══ Provided entries ══

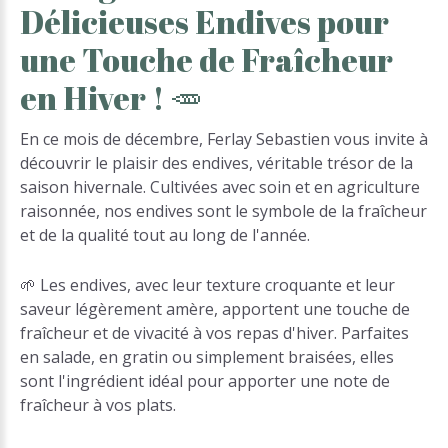
Délicieuses
Endives
pour
une
Touche
de
Fraîcheur
en
Hiver
!
🥕
En ce mois de décembre, Ferlay Sebastien vous invite à
découvrir le plaisir des endives, véritable trésor de la
saison hivernale. Cultivées avec soin et en agriculture
raisonnée, nos endives sont le symbole de la fraîcheur
et de la qualité tout au long de l'année.
🌱 Les endives, avec leur texture croquante et leur
saveur légèrement amère, apportent une touche de
fraîcheur et de vivacité à vos repas d'hiver. Parfaites
en salade, en gratin ou simplement braisées, elles
sont l'ingrédient idéal pour apporter une note de
fraîcheur à vos plats.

═══

* **Aim of the exercise**
Only the lines that contain the string "pour" are to be copied from the records.

* **Solution for this task**
pour
sont l'ingrédient idéal pour apporter une note de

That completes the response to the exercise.